Reputation: 709
I have an xarray dataset:
As you can see the dimensions are (lat, lon, step (hours), time (days)). I want to merge the hours and days into one so that the dimensions are instead (lat, lon, timestep). How do I do this?
Upvotes: 3
Views: 1640
Reputation: 890
You can use the stack
method to create a multiindex of the the time and step dimensions. As your valid_time
coord already has the correct datetime
dimension, you can also drop the multiindex coords and only keep the valid_time
coord withe actual datetimes.
import numpy as np
import xarray as xr
import pandas as pd
# Create a dummy representation of your data
ds = xr.Dataset(
data_vars={"a": (("x", "y", "time", "step"), np.random.rand(5, 5, 3, 24))},
coords={
"time": pd.date_range(start="1999-12-31", periods=3, freq="d"),
"step": pd.timedelta_range(start="1h", freq="h", periods=24),
},
)
ds = ds.assign_coords(valid_time=ds.time + ds.step)
# Stack the time and step dims
stacked_ds = ds.stack(datetime=("time", "step"))
# Drop the multiindex if you want to keep only the valid_time coord which
# contains the combined date and time information.

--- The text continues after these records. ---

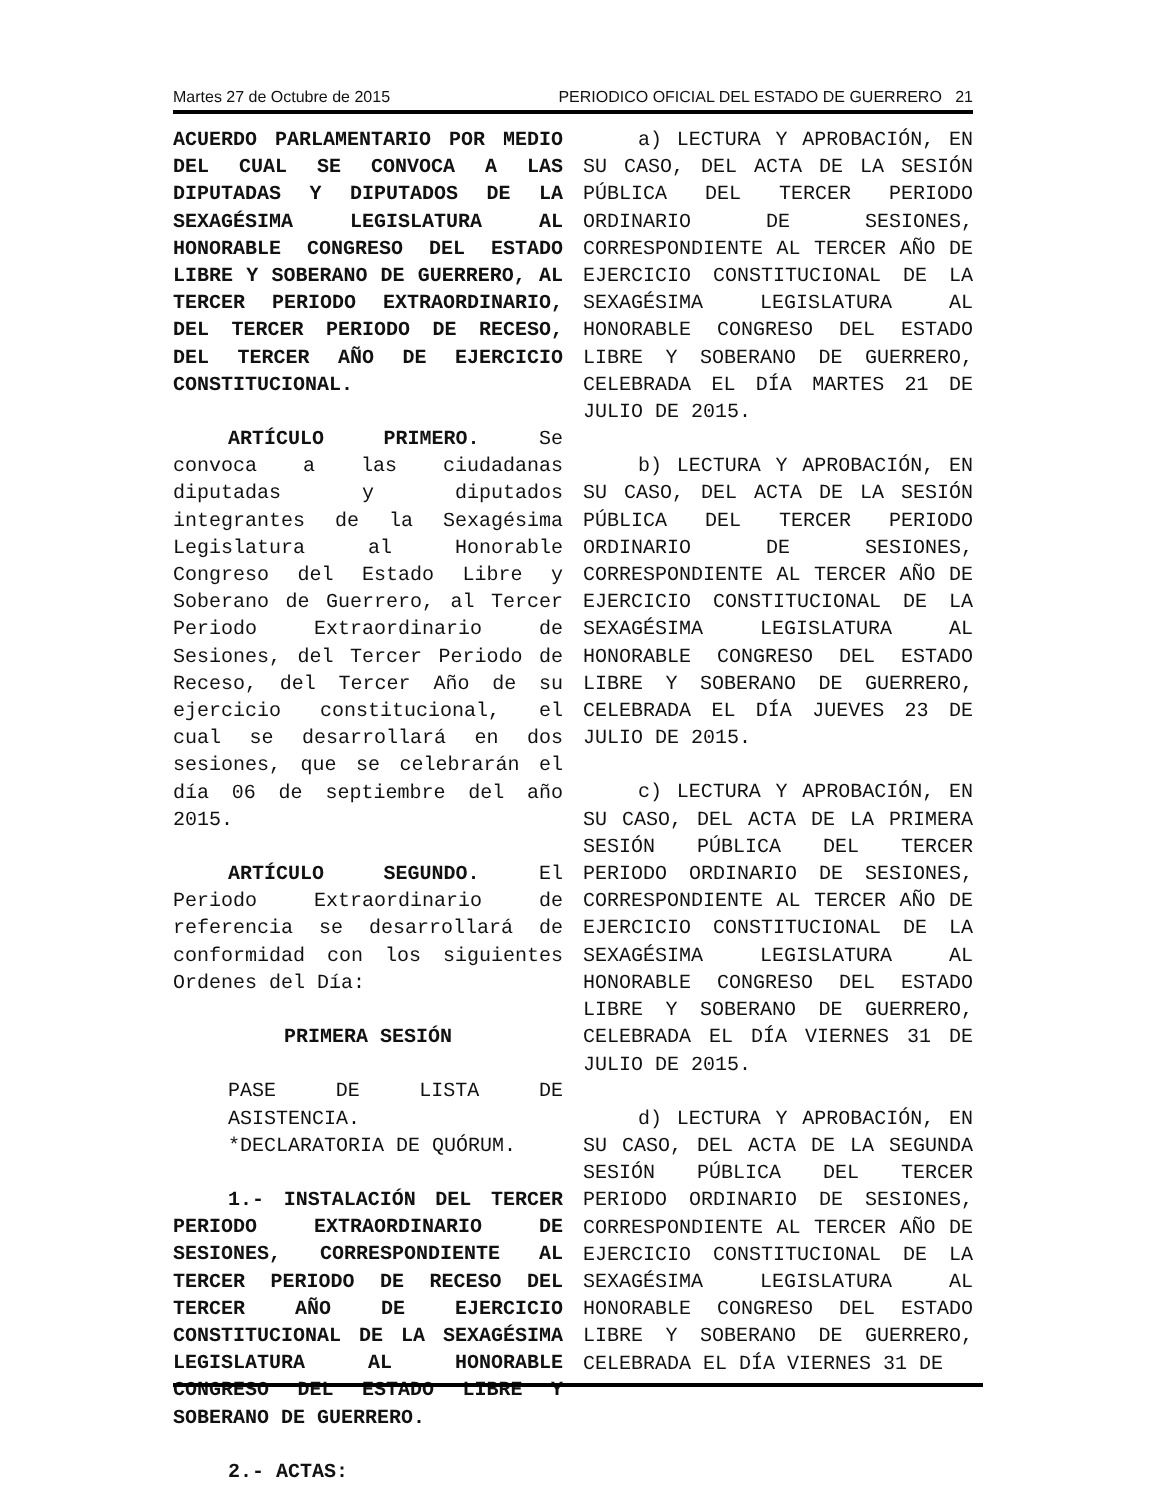Martes 27 de Octubre de 2015 PERIODICO OFICIAL DEL ESTADO DE GUERRERO 21
ACUERDO PARLAMENTARIO POR MEDIO DEL CUAL SE CONVOCA A LAS DIPUTADAS Y DIPUTADOS DE LA SEXAGÉSIMA LEGISLATURA AL HONORABLE CONGRESO DEL ESTADO LIBRE Y SOBERANO DE GUERRERO, AL TERCER PERIODO EXTRAORDINARIO, DEL TERCER PERIODO DE RECESO, DEL TERCER AÑO DE EJERCICIO CONSTITUCIONAL.
ARTÍCULO PRIMERO. Se convoca a las ciudadanas diputadas y diputados integrantes de la Sexagésima Legislatura al Honorable Congreso del Estado Libre y Soberano de Guerrero, al Tercer Periodo Extraordinario de Sesiones, del Tercer Periodo de Receso, del Tercer Año de su ejercicio constitucional, el cual se desarrollará en dos sesiones, que se celebrarán el día 06 de septiembre del año 2015.
ARTÍCULO SEGUNDO. El Periodo Extraordinario de referencia se desarrollará de conformidad con los siguientes Ordenes del Día:
PRIMERA SESIÓN
PASE DE LISTA DE ASISTENCIA.
*DECLARATORIA DE QUÓRUM.
1.- INSTALACIÓN DEL TERCER PERIODO EXTRAORDINARIO DE SESIONES, CORRESPONDIENTE AL TERCER PERIODO DE RECESO DEL TERCER AÑO DE EJERCICIO CONSTITUCIONAL DE LA SEXAGÉSIMA LEGISLATURA AL HONORABLE CONGRESO DEL ESTADO LIBRE Y SOBERANO DE GUERRERO.
2.- ACTAS:
a) LECTURA Y APROBACIÓN, EN SU CASO, DEL ACTA DE LA SESIÓN PÚBLICA DEL TERCER PERIODO ORDINARIO DE SESIONES, CORRESPONDIENTE AL TERCER AÑO DE EJERCICIO CONSTITUCIONAL DE LA SEXAGÉSIMA LEGISLATURA AL HONORABLE CONGRESO DEL ESTADO LIBRE Y SOBERANO DE GUERRERO, CELEBRADA EL DÍA MARTES 21 DE JULIO DE 2015.
b) LECTURA Y APROBACIÓN, EN SU CASO, DEL ACTA DE LA SESIÓN PÚBLICA DEL TERCER PERIODO ORDINARIO DE SESIONES, CORRESPONDIENTE AL TERCER AÑO DE EJERCICIO CONSTITUCIONAL DE LA SEXAGÉSIMA LEGISLATURA AL HONORABLE CONGRESO DEL ESTADO LIBRE Y SOBERANO DE GUERRERO, CELEBRADA EL DÍA JUEVES 23 DE JULIO DE 2015.
c) LECTURA Y APROBACIÓN, EN SU CASO, DEL ACTA DE LA PRIMERA SESIÓN PÚBLICA DEL TERCER PERIODO ORDINARIO DE SESIONES, CORRESPONDIENTE AL TERCER AÑO DE EJERCICIO CONSTITUCIONAL DE LA SEXAGÉSIMA LEGISLATURA AL HONORABLE CONGRESO DEL ESTADO LIBRE Y SOBERANO DE GUERRERO, CELEBRADA EL DÍA VIERNES 31 DE JULIO DE 2015.
d) LECTURA Y APROBACIÓN, EN SU CASO, DEL ACTA DE LA SEGUNDA SESIÓN PÚBLICA DEL TERCER PERIODO ORDINARIO DE SESIONES, CORRESPONDIENTE AL TERCER AÑO DE EJERCICIO CONSTITUCIONAL DE LA SEXAGÉSIMA LEGISLATURA AL HONORABLE CONGRESO DEL ESTADO LIBRE Y SOBERANO DE GUERRERO, CELEBRADA EL DÍA VIERNES 31 DE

# Rename vars and dims to your liking.
stacked_ds = (
stacked_ds.drop_vars("datetime")
.rename_dims({"datetime": "time"})
.rename_vars({"valid_time": "time"})
)
print(stacked_ds)
<xarray.Dataset>
Dimensions: (time: 72, x: 5, y: 5)
Coordinates:
* time (time) datetime64[ns] 1999-12-31T01:00:00 ... 2000-01-03
Dimensions without coordinates: x, y
Data variables:
a (x, y, time) float64 0.1961 0.3733 0.2227 ... 0.4929 0.7459 0.4106
Like this we create a single time dimension with a continuous datetime series as coordinate. However, it is not and index. For some methods, like resample
, time needs to be an index. We can fix that be explicitly setting it an index:
stacked_ds.set_index(time="time")
However, this will make 'time' a variable instead of a coordinate. To make it a coordinate again, we can use
stacked_ds.set_index(time="time").set_coords("time")

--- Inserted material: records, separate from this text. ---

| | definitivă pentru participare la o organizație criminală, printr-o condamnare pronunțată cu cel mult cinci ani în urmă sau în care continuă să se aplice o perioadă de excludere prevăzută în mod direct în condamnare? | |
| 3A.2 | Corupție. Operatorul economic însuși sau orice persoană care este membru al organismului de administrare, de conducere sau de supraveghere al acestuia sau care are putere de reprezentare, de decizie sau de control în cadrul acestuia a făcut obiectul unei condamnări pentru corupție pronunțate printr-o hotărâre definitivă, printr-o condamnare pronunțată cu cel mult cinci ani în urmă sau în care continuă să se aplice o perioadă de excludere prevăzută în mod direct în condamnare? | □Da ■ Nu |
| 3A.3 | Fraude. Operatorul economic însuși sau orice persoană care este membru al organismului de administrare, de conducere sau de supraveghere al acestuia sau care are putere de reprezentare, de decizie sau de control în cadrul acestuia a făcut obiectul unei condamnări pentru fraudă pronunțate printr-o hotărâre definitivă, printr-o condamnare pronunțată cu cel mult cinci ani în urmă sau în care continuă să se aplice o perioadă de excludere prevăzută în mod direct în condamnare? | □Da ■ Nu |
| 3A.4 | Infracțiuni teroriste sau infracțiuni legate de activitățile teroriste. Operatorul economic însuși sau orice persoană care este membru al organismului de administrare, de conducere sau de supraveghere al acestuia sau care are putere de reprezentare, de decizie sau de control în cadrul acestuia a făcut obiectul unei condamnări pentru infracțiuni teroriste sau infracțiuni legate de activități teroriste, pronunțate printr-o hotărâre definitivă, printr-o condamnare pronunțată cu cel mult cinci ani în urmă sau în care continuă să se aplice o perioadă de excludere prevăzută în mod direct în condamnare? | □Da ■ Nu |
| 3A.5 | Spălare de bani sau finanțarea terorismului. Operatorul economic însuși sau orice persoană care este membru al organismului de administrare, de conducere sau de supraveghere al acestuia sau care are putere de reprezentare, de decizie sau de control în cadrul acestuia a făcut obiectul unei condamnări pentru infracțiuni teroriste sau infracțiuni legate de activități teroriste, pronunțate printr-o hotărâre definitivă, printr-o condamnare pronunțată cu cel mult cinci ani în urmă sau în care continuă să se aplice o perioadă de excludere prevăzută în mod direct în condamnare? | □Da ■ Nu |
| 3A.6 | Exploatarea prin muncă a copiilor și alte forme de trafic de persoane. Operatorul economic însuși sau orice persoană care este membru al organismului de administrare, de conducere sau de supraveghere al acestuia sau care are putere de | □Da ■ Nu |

You can use stacking of dimensions on Dataarrays as well. However, they do not have rename_dims
and rename_vars
methods. Instead, you can use swap_dims
and rename
:
(
ds.a.stack(datetime=("time", "step"))
.drop_vars("datetime")
.swap_dims({"datetime": "time"})
.rename({"valid_time": "time"})
).set_index(time="time")
Upvotes: 4